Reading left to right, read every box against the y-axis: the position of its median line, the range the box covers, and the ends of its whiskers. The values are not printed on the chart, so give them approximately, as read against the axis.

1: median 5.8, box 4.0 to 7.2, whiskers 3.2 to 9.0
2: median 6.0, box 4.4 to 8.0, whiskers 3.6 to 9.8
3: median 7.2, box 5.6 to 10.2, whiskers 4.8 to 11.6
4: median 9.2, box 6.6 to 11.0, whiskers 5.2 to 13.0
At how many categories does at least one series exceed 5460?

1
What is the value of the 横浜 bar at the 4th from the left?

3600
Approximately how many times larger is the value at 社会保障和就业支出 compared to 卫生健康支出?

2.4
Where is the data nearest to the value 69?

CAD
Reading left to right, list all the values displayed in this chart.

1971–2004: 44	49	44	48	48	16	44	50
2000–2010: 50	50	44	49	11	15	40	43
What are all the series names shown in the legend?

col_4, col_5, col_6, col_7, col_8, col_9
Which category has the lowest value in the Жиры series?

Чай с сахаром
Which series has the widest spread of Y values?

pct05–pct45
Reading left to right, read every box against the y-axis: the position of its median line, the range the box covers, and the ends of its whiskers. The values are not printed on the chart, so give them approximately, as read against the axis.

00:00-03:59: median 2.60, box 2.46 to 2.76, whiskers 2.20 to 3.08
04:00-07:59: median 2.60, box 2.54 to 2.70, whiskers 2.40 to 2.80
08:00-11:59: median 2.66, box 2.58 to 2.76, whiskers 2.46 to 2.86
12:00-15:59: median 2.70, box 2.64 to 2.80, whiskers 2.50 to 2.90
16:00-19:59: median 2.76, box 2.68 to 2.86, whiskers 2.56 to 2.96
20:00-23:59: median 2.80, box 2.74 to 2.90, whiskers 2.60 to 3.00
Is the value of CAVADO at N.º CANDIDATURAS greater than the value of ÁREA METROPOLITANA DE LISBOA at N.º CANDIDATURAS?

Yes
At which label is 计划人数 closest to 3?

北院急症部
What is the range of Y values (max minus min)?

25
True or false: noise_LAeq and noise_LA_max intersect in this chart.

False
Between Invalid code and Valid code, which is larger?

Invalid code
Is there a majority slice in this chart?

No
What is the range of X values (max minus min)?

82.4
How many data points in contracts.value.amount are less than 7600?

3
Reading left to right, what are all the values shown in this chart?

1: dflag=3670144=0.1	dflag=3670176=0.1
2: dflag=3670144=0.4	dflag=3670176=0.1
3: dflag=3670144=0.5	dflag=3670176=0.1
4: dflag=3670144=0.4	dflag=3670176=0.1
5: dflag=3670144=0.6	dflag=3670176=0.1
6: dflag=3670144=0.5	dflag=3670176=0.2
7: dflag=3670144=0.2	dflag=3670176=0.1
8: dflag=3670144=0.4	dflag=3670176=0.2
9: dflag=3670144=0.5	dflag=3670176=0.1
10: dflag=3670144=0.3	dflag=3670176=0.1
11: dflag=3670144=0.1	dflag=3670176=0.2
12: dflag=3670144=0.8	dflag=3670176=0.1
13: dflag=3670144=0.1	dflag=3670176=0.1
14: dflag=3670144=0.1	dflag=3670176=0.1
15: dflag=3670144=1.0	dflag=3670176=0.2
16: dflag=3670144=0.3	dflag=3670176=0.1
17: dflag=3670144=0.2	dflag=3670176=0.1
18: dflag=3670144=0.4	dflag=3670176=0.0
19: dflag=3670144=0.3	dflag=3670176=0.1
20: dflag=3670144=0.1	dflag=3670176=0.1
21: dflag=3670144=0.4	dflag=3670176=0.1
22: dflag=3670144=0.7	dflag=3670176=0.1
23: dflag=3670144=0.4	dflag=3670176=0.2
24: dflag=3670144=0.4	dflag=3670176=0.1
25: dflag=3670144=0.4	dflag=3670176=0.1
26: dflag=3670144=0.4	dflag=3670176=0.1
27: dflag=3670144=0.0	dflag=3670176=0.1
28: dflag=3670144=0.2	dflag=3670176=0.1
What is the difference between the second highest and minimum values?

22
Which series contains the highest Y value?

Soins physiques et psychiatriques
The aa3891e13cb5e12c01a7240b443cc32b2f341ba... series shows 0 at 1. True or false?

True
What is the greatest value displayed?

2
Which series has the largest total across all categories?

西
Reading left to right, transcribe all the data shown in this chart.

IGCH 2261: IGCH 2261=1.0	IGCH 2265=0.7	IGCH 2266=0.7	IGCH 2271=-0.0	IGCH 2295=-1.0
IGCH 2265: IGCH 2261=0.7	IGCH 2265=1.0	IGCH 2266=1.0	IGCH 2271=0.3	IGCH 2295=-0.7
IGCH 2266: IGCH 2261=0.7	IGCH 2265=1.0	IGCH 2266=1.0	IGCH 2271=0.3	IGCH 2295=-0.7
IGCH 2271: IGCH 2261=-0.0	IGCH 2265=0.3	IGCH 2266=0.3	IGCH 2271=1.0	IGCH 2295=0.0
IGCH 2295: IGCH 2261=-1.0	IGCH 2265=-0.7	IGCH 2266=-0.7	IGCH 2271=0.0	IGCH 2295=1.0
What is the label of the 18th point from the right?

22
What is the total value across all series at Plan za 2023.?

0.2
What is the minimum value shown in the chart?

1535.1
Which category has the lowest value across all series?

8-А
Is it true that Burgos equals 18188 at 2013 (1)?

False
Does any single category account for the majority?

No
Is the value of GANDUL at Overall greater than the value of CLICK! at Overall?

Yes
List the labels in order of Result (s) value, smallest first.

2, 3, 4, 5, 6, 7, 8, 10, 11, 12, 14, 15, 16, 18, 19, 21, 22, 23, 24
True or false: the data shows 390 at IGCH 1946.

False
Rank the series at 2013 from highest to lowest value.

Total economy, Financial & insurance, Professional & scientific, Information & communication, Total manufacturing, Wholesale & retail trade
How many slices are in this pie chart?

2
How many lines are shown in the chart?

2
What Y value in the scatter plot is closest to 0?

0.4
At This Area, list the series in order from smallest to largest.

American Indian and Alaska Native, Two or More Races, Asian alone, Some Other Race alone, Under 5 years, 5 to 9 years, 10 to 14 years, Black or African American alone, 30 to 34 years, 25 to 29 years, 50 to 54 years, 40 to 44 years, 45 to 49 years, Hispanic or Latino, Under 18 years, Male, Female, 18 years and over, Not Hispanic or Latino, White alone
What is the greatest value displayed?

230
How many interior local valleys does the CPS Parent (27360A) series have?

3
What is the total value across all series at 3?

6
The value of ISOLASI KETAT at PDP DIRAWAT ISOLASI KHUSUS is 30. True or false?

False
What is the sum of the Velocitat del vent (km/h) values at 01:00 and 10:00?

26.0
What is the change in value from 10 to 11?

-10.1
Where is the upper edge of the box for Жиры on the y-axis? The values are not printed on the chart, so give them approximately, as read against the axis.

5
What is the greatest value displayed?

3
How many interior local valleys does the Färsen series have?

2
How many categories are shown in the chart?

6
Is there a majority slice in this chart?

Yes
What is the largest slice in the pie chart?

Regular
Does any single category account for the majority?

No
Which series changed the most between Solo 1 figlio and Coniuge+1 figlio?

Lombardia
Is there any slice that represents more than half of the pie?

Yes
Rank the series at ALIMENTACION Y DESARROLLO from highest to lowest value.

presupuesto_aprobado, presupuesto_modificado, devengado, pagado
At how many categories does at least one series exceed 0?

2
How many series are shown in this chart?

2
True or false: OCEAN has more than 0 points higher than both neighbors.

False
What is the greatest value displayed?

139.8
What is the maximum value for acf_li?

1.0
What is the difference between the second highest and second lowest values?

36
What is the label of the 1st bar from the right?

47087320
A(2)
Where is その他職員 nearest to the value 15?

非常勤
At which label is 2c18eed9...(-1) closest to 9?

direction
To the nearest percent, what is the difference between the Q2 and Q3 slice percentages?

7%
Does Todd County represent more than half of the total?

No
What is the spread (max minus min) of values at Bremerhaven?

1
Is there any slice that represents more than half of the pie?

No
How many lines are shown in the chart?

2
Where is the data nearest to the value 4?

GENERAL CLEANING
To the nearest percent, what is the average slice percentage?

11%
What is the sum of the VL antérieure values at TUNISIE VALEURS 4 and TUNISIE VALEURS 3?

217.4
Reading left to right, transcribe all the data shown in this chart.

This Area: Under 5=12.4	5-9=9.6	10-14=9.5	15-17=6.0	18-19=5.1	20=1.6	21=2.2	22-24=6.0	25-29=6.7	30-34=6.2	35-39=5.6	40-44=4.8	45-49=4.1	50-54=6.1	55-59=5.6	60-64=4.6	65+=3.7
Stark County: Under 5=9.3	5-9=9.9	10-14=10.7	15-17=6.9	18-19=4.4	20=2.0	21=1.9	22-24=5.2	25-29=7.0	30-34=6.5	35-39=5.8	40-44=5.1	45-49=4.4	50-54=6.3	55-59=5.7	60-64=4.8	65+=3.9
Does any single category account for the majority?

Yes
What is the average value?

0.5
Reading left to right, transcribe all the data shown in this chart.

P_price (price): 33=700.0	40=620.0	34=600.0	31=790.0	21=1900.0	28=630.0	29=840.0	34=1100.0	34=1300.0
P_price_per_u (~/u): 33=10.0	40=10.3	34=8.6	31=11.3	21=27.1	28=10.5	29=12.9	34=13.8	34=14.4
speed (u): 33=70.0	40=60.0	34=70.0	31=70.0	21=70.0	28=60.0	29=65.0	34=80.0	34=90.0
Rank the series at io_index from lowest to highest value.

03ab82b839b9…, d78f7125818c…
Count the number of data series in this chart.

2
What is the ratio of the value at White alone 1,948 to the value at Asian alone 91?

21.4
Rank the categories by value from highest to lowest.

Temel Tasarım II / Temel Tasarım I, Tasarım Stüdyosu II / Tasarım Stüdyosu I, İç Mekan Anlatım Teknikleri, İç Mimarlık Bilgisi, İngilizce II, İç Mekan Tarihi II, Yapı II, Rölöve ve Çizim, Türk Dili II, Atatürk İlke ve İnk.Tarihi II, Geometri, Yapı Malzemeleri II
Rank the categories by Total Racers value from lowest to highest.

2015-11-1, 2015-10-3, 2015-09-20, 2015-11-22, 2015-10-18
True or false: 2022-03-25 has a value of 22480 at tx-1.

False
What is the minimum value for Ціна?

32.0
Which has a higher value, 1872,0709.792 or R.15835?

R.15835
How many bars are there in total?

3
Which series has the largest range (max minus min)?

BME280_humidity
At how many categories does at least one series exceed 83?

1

About this exercise >> Locate each line above that contains the word "second" and copy every such line in full.

Written solution >>
What is the difference between the second highest and minimum values?
What is the difference between the second highest and second lowest values?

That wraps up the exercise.